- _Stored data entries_
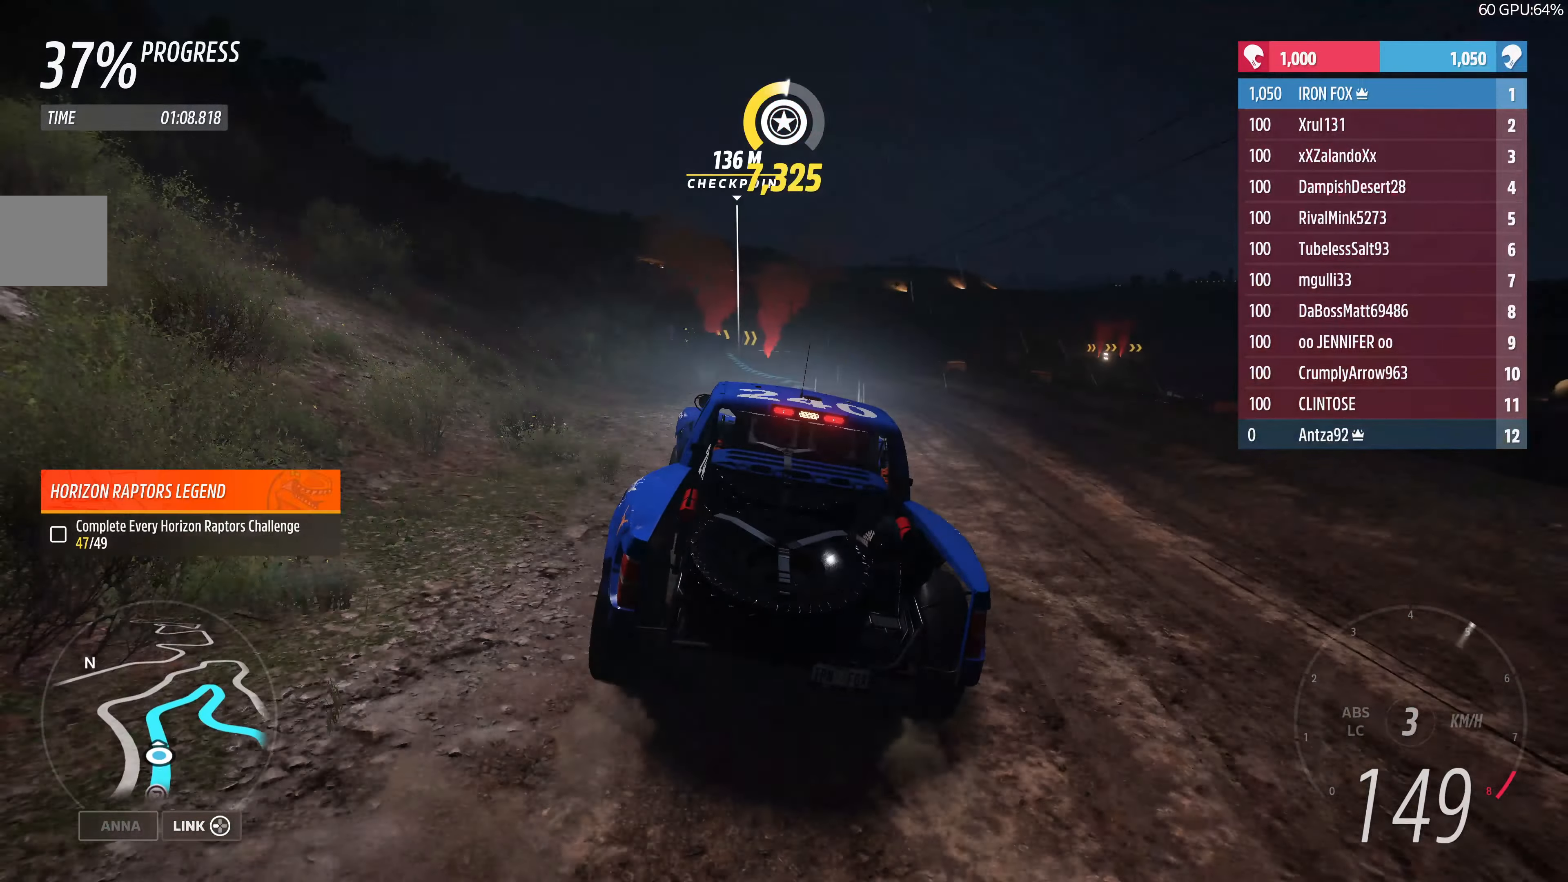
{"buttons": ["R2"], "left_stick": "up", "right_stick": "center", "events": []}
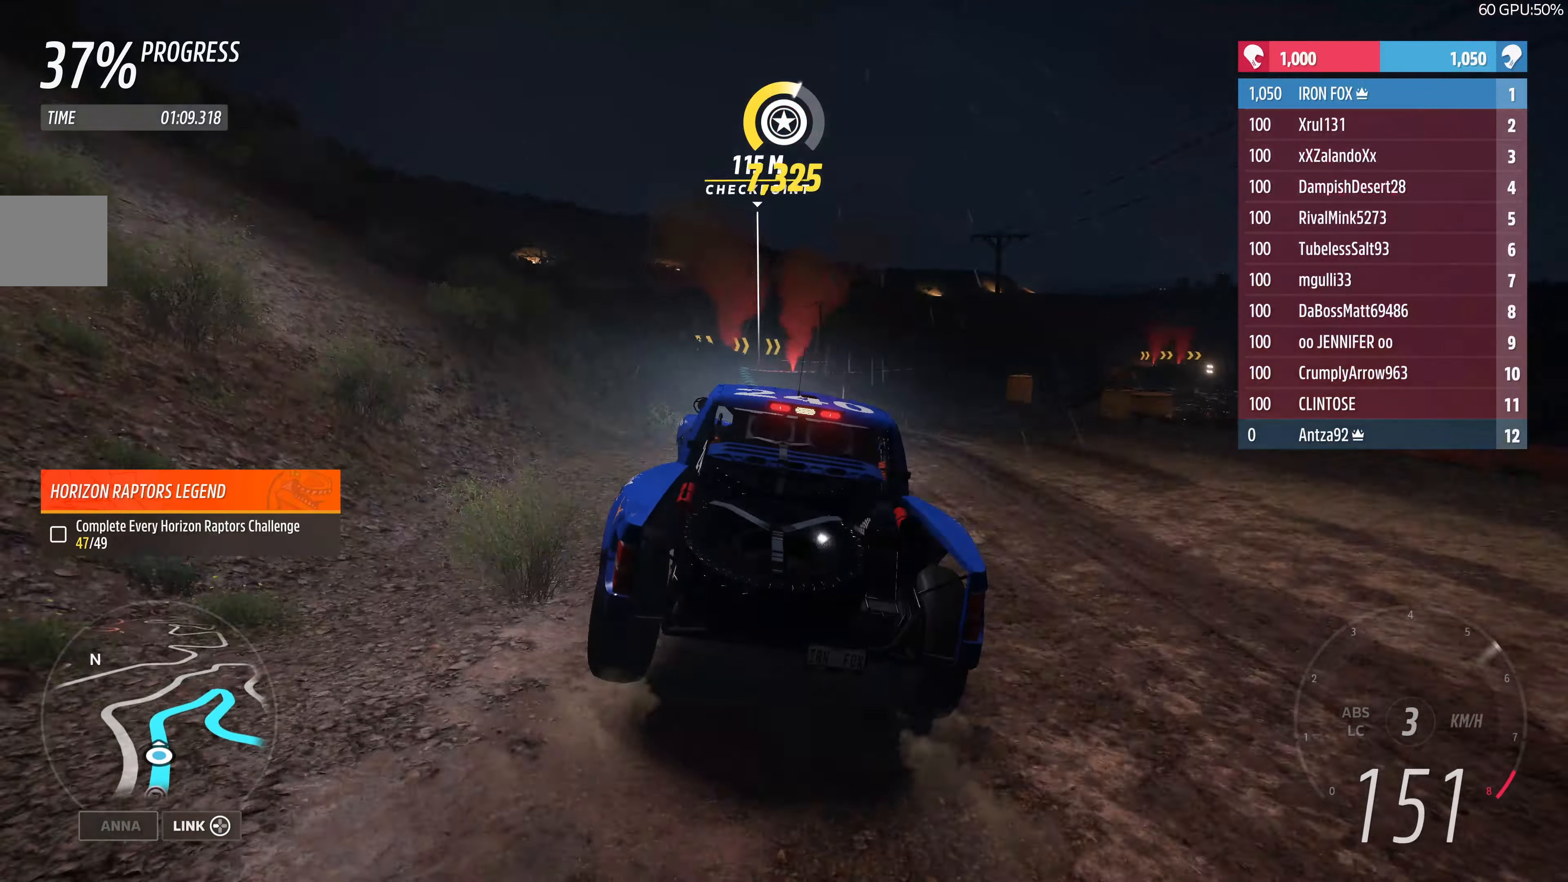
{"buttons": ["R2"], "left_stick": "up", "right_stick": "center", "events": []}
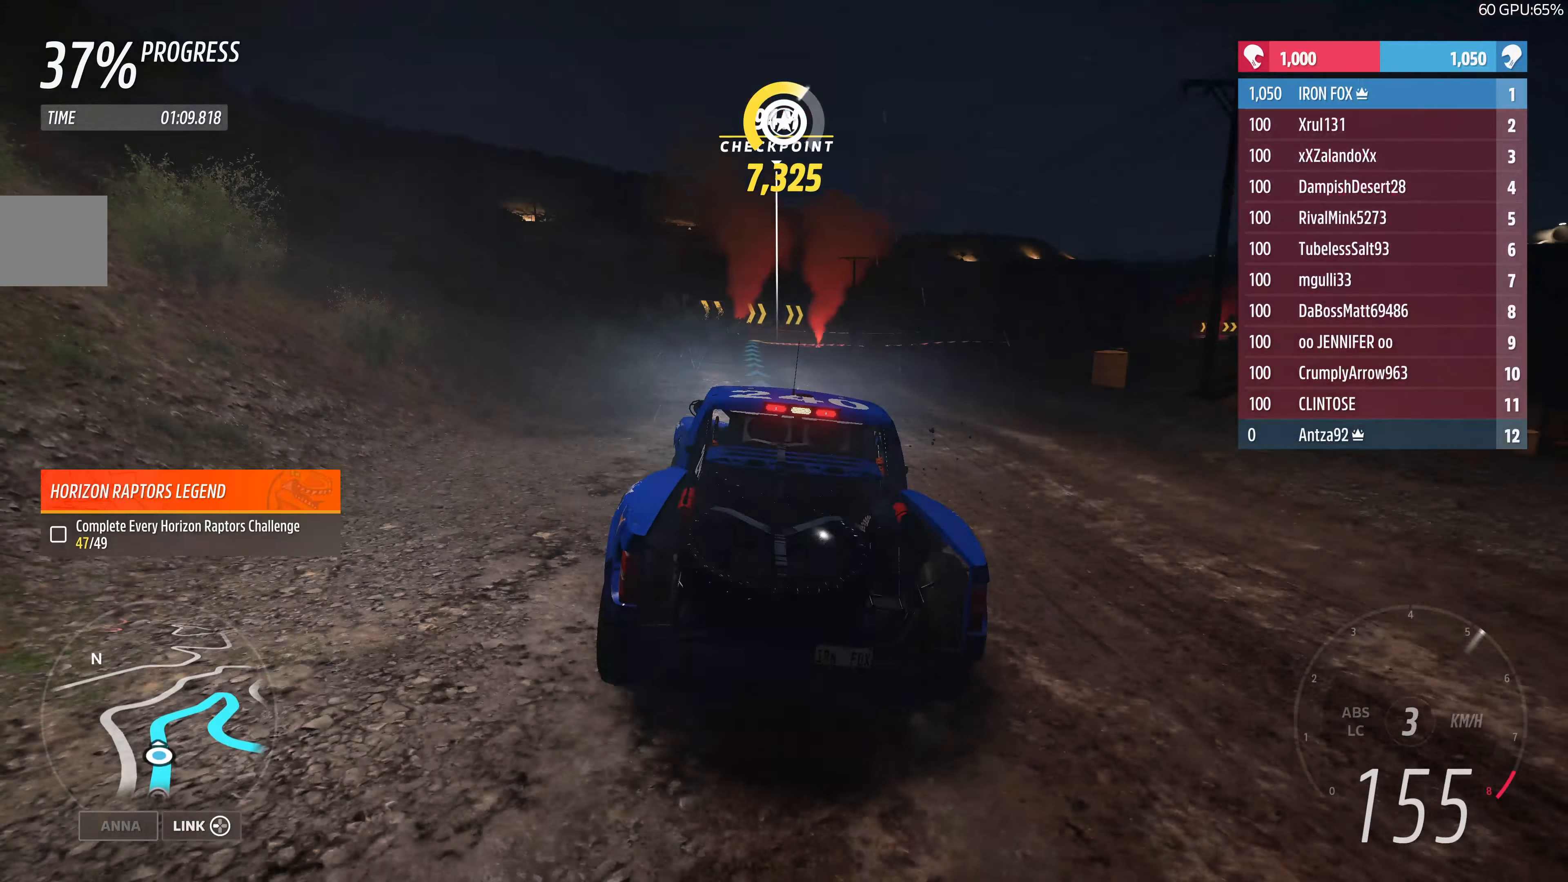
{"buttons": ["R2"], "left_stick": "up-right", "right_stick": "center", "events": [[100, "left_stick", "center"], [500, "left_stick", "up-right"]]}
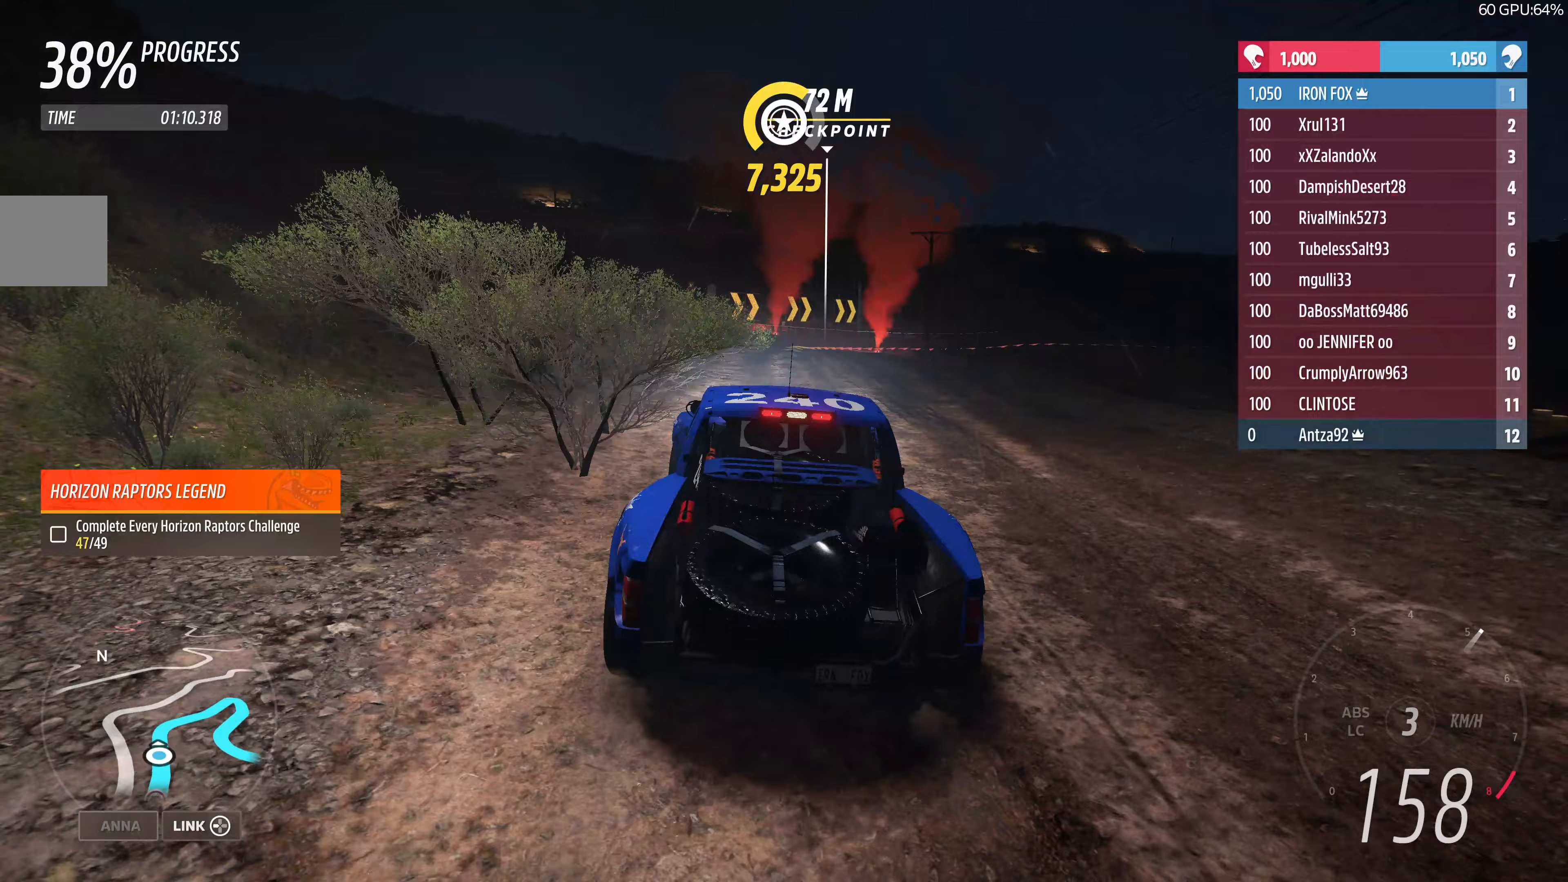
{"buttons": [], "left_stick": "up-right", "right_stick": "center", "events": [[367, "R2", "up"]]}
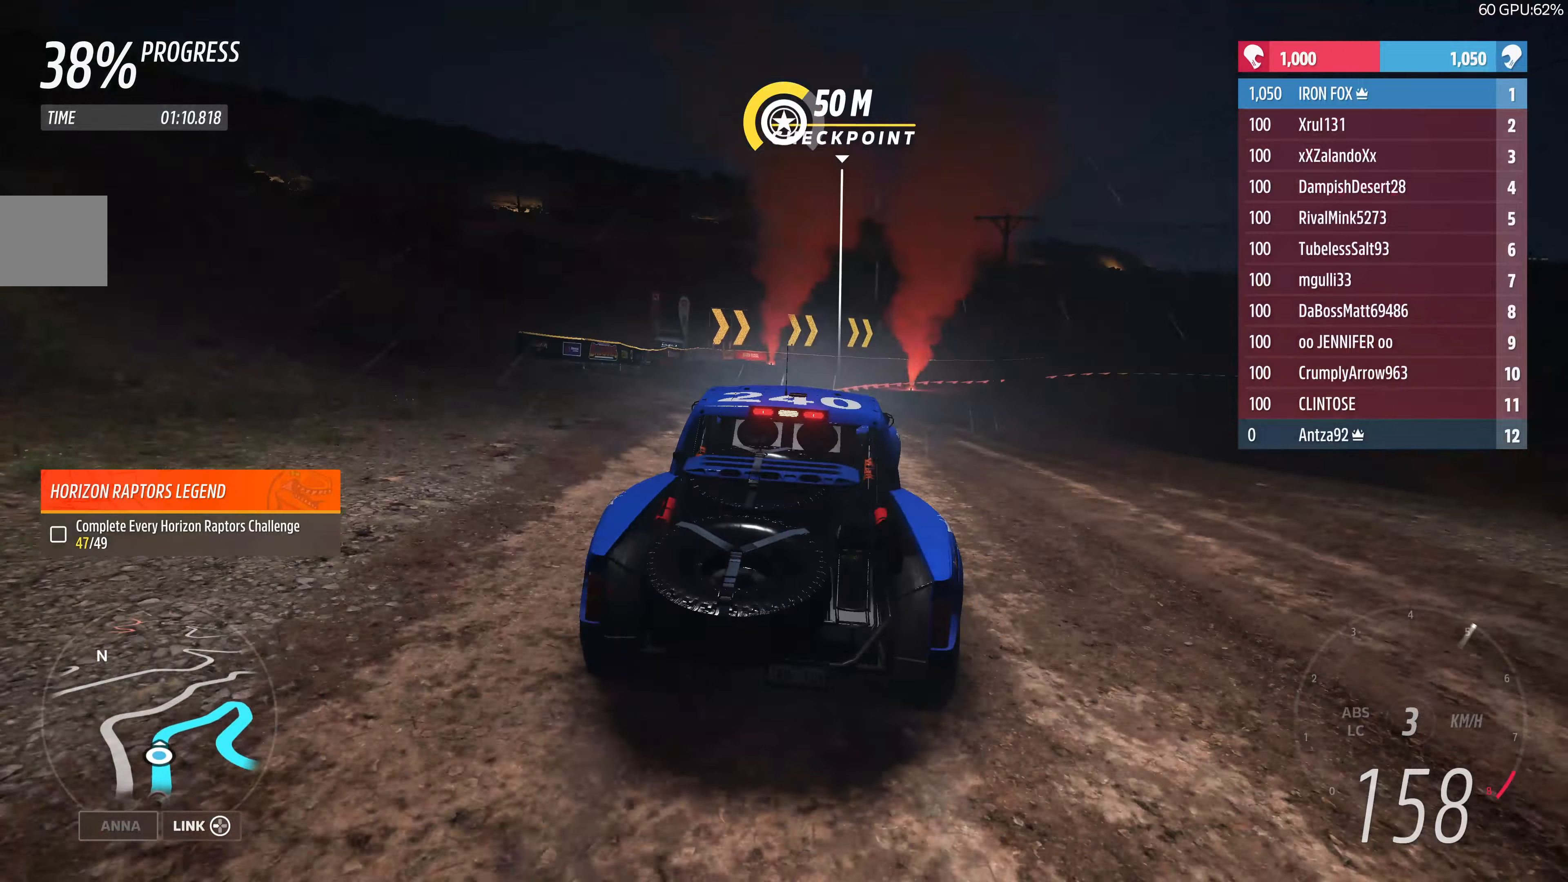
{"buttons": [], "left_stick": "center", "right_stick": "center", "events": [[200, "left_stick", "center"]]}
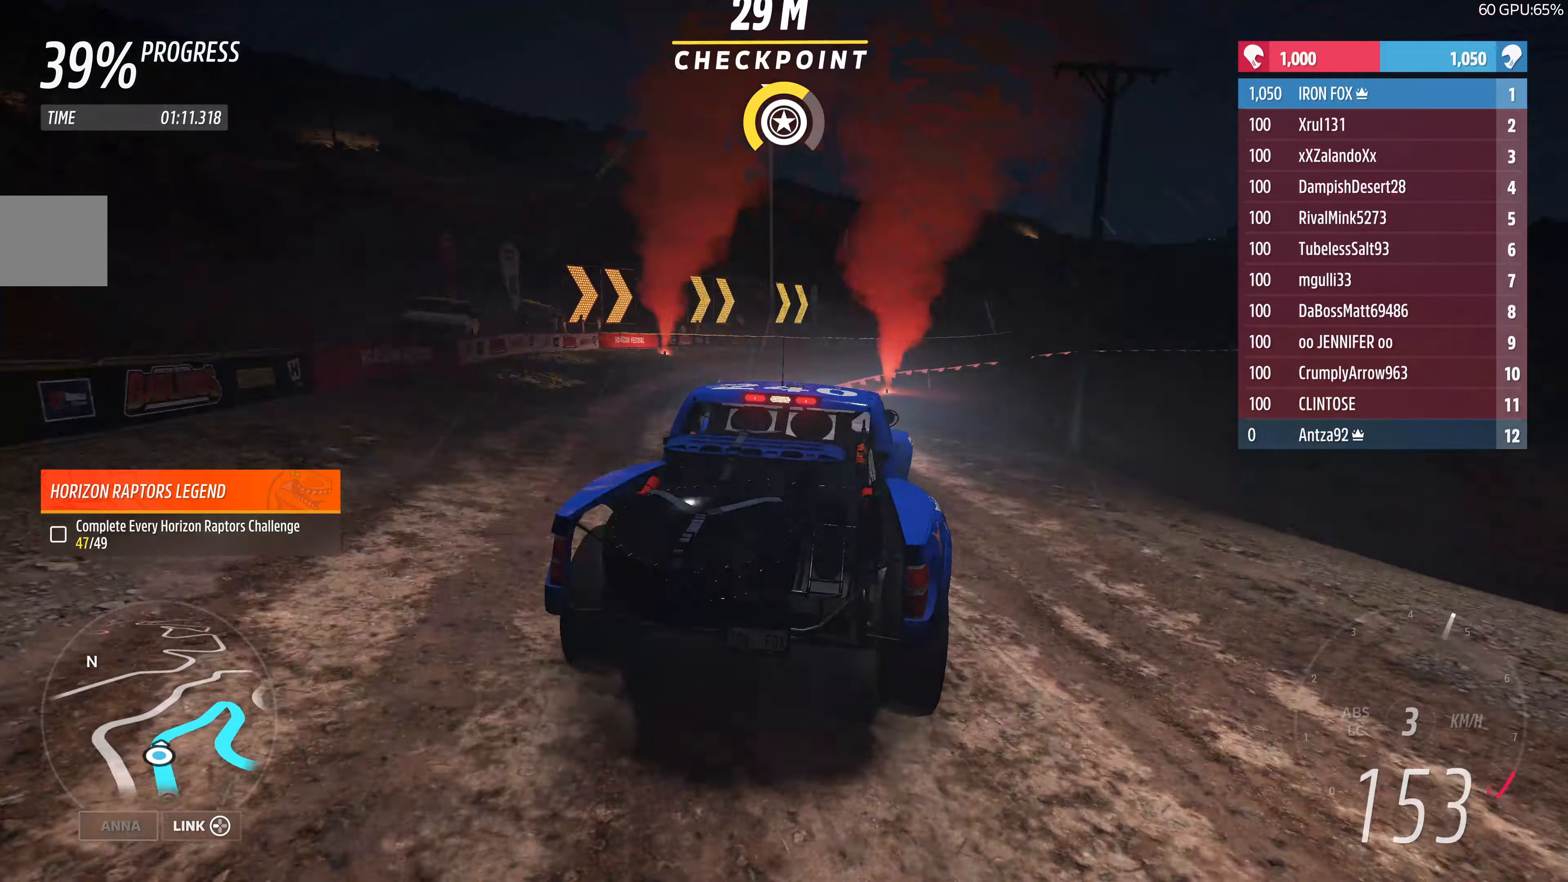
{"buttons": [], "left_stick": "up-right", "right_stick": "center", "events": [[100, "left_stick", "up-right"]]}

- _Problem to solve_
Transcribe the entries above verbatim, omitting their pictures.

- _Task result_
{"buttons": ["R2"], "left_stick": "up", "right_stick": "center", "events": []}
{"buttons": ["R2"], "left_stick": "up", "right_stick": "center", "events": []}
{"buttons": ["R2"], "left_stick": "up-right", "right_stick": "center", "events": [[100, "left_stick", "center"], [500, "left_stick", "up-right"]]}
{"buttons": [], "left_stick": "up-right", "right_stick": "center", "events": [[367, "R2", "up"]]}
{"buttons": [], "left_stick": "center", "right_stick": "center", "events": [[200, "left_stick", "center"]]}
{"buttons": [], "left_stick": "up-right", "right_stick": "center", "events": [[100, "left_stick", "up-right"]]}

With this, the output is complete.